Wiedemann-Franz law

The Wiedemann-Franz law describes the relationship between the electrical conductivity and the electrical component of the thermal conductivity of a metal. It quantifies the idea that metals that are good electrical conductors are also good thermal conductors. The usual statement of the Wiedemann-Franz law is,

\begin{equation} \frac{K}{\sigma} = LT. \end{equation}

Here $K$ is the electrical component of the thermal conductivity, $\sigma$ is the thermal conductivity, $T$ is the absolute temperature, and $L$ is the Lorentz number.
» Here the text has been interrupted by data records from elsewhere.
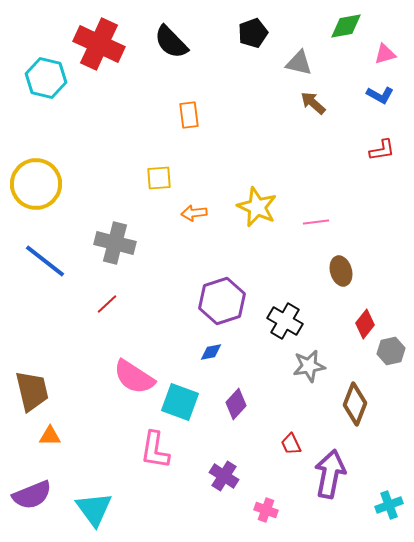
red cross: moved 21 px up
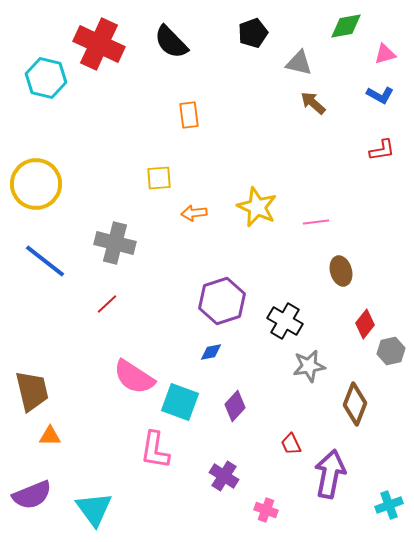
purple diamond: moved 1 px left, 2 px down
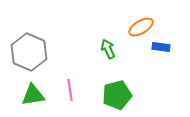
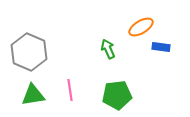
green pentagon: rotated 8 degrees clockwise
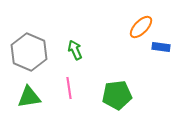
orange ellipse: rotated 15 degrees counterclockwise
green arrow: moved 33 px left, 1 px down
pink line: moved 1 px left, 2 px up
green triangle: moved 4 px left, 2 px down
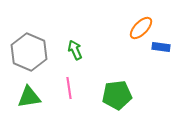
orange ellipse: moved 1 px down
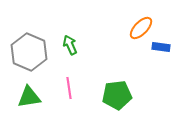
green arrow: moved 5 px left, 5 px up
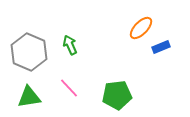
blue rectangle: rotated 30 degrees counterclockwise
pink line: rotated 35 degrees counterclockwise
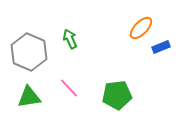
green arrow: moved 6 px up
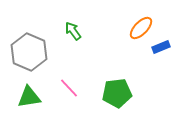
green arrow: moved 3 px right, 8 px up; rotated 12 degrees counterclockwise
green pentagon: moved 2 px up
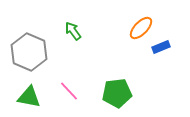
pink line: moved 3 px down
green triangle: rotated 20 degrees clockwise
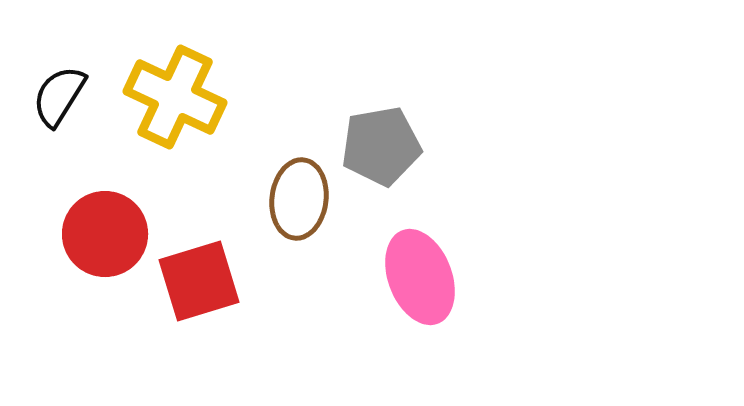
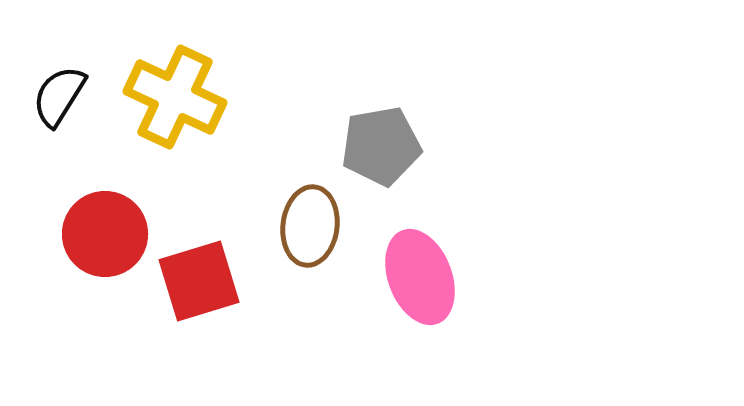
brown ellipse: moved 11 px right, 27 px down
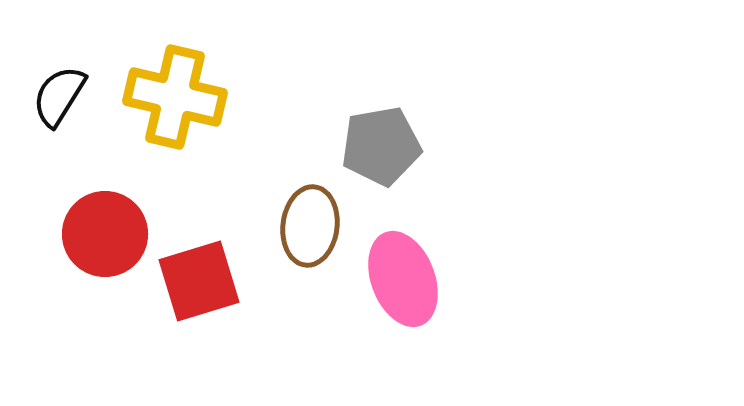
yellow cross: rotated 12 degrees counterclockwise
pink ellipse: moved 17 px left, 2 px down
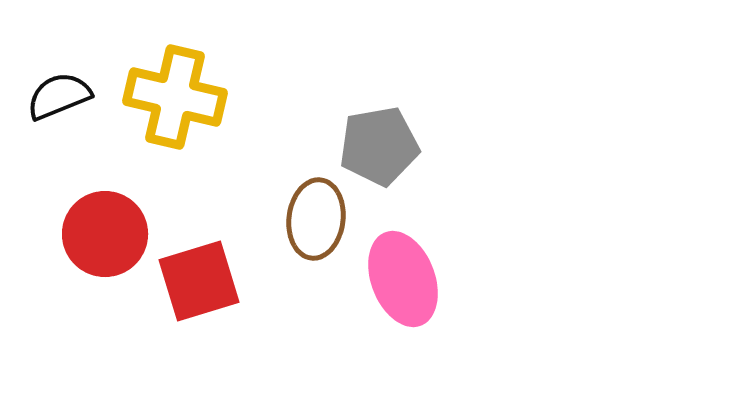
black semicircle: rotated 36 degrees clockwise
gray pentagon: moved 2 px left
brown ellipse: moved 6 px right, 7 px up
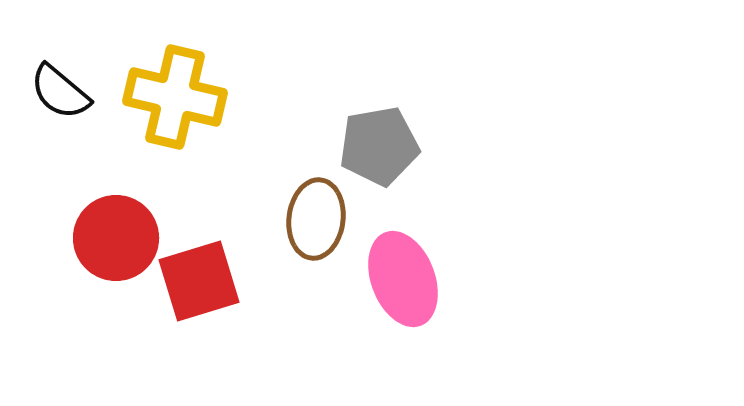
black semicircle: moved 1 px right, 4 px up; rotated 118 degrees counterclockwise
red circle: moved 11 px right, 4 px down
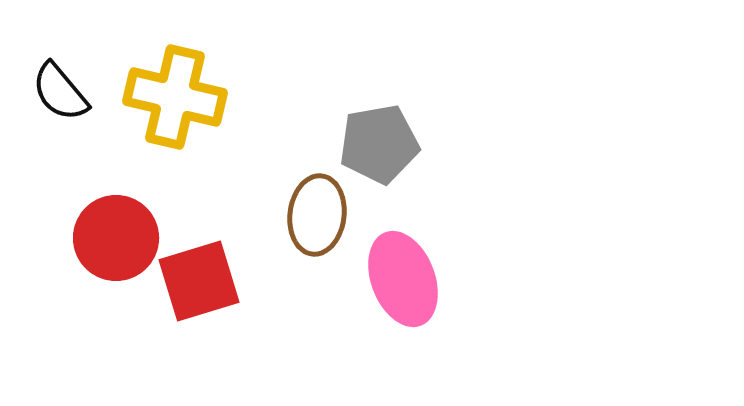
black semicircle: rotated 10 degrees clockwise
gray pentagon: moved 2 px up
brown ellipse: moved 1 px right, 4 px up
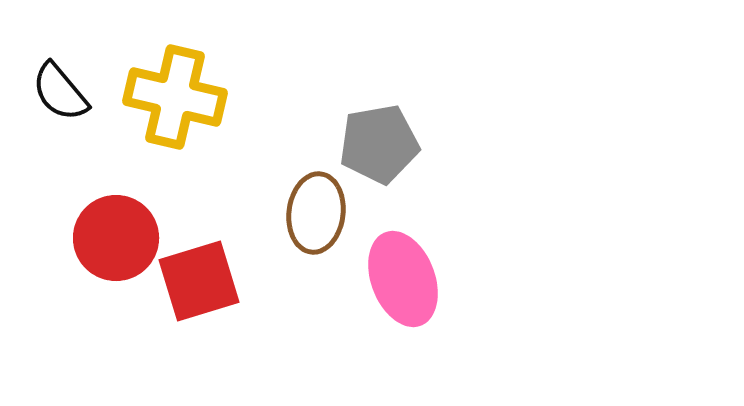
brown ellipse: moved 1 px left, 2 px up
For the free-electron model, the electrical and thermal conductivities are,

\begin{equation} \sigma =\frac{ne^2\tau}{m^{*}}\qquad K=\frac{\pi^2\tau n k_B^2T}{3m^*}. \end{equation}

The Lorentz number for free electrons is,

\begin{equation} L = \frac{\pi^2 k_B^2}{3e^2} = 2.44\times 10^{-8}\,\text{W}\,\Omega\,\text{K}^{-2}. \end{equation}

Generally, both $K$ and $\sigma$ are matrices so when the crystal does not have a high symmetry, the general relationship between them would be described by a fourth-rank tensor.